Secretory carcinoma of minor salivary glands of buccal mucosa: A case report and review of the literature

Noshad Ali Langah a,⁎,1, Abdul Ahad a, Shayan Khalid Ghaloo a, Muhammad Faisal a, Raza Tasawar Hussain a, Fareed Akbar Shah b
PMCID: PMC10258499  PMID: 37276758

Abstract

Introduction and importance

Secretory carcinoma (SC) is an uncommon salivary gland neoplasm of the oral cavity that microscopically may mimic acinic cell carcinoma (ACC) and mucoepidermoid carcinoma (MEC). Secretory carcinoma (SC) of the salivary gland has been recently added in fourth edition of the head and neck world health organization.

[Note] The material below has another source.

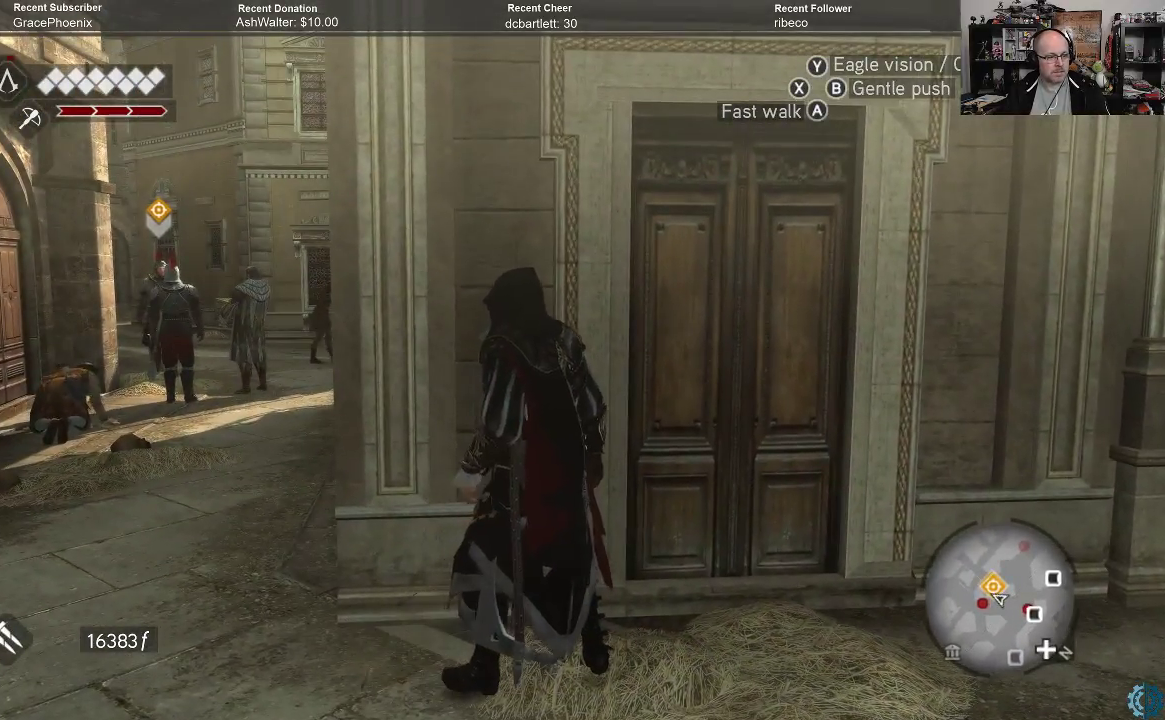
{"buttons": [], "left_stick": "center", "right_stick": "center", "events": []}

Most of these tumors are located on the parotid gland with very few cases reported in the minor salivary glands of the buccal mucosa.

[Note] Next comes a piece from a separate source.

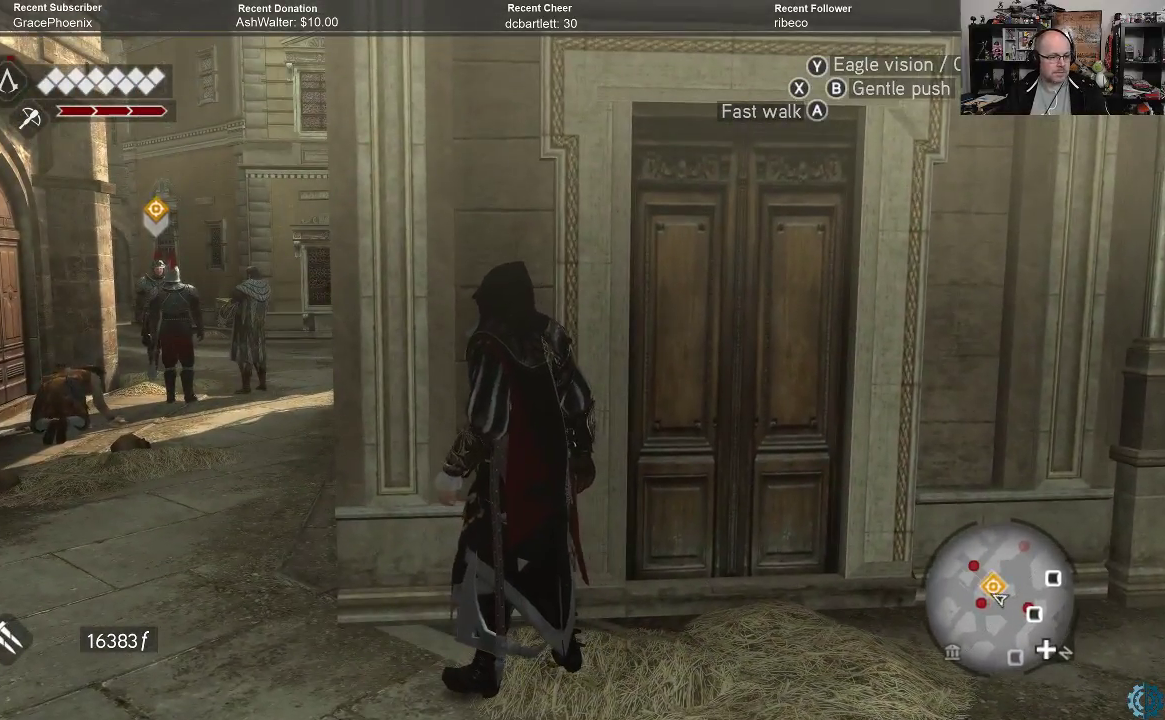
{"buttons": [], "left_stick": "center", "right_stick": "center", "events": []}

This work has been reported in line with the SCARE criteria.

Presentation of case

A 42 years old hypertensive male, shop keeper by occupation, with no prior addiction history, no dental extraction or trauma, presented with complaint of nodular lesion on left buccal mucosa for five years. On Clinical examination, adequate mouth opening, dentulous patient with 2.4 × 2 cm well circumscribed, nodular, non-tender, benign looking lesion was observed on left buccal mucosa near upper alveolus. Overlying mucosa appeared normal with no clinically palpable cervical lymphadenopathy. Histopathology revealed salivary gland neoplasm favoring secretory carcinoma. MRI scan showed lobulated enhancing nodular lesion arising from left buccal mucosa of size 2.3 ∗ 1.3 ∗ 1.7 cm, close to left superior alveolus without involving any cortical areas of marrow infiltration, with bilateral symmetrical level IIa reactive cervical nodes. Wide local excision and ipsilateral selective neck dissection [level 1, 2, 3] was done. Post-operative period was smooth with no complain of paresthesia observed. The final histopathology report showed secretory carcinoma. Two out of six lymph nodes from level I were positive for metastatic carcinoma with no extra nodal extension. Final stage of the tumor was pT1N2bMx.

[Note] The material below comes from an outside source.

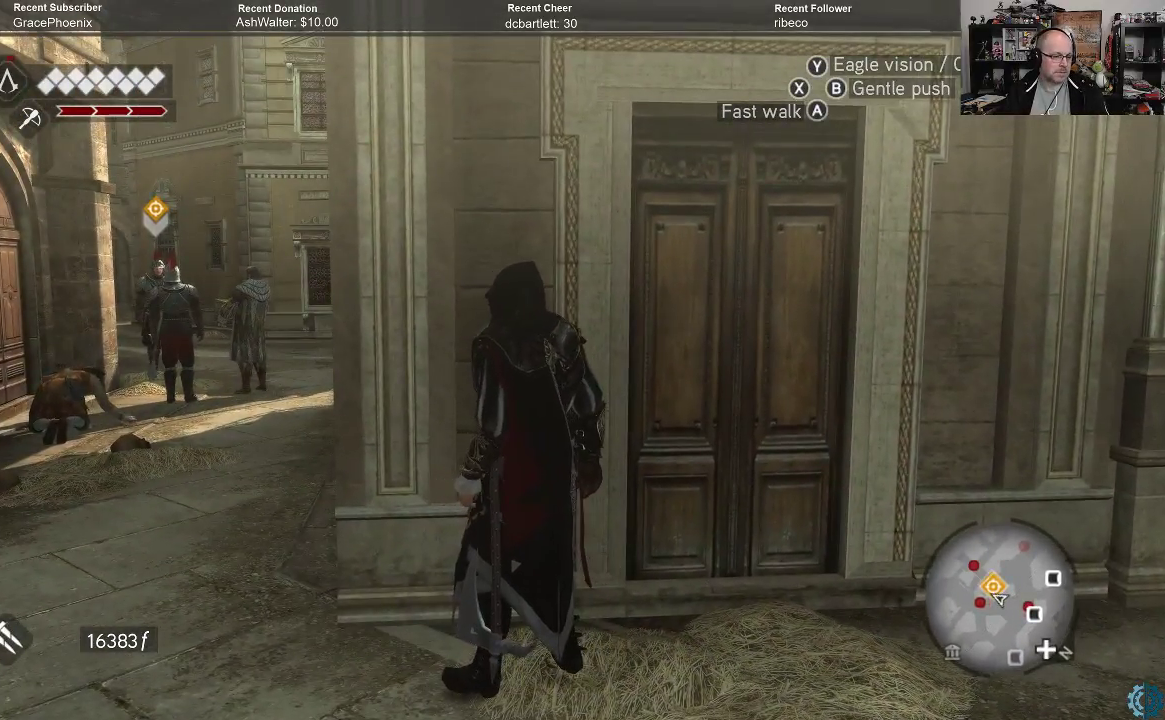
{"buttons": [], "left_stick": "center", "right_stick": "center", "events": []}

Patient underwent post-operative adjuvant radiotherapy for period of 6 weeks, received total 30 fractions and total dose of 6000 centigray.

Clinical discussion

SC behaved clinically an indolent being painless and having long duration of symptoms with normal overlying mucosa. But histopathologically there was cervical node metastasis. That changed final staging and added adjuvant treatment for this patient. The discrepancy in clinical and pathological diagnosis might be due to the indolent clinical behavior of SC arising in the minor salivary gland of buccal mucosa. In the present case, the absence of zymogen granules and presence of microcytic pattern with eosinophilic cytoplasm and eosinophilic secretory material were suggestive of SC.

Conclusion

This case report represents a rare case of SC of minor salivary glands of buccal mucosa, which was indolent as per clinical presentation but on final histopathological report it had cervical nodal metastasis that changed the final stage of the disease, for which adjuvant radiotherapy was needed. Although Secretory carcinomas are generally considered having a favorable prognosis and are regarded as low- grade carcinomas with limited number of recurrence and cervical nodal metastasis, but sometimes they do metastasize to cervical nodes for which accurate and timely intervention in the form of neck dissection may be performed to establish final staging and start additional treatment modality if required for better outcome of the disease.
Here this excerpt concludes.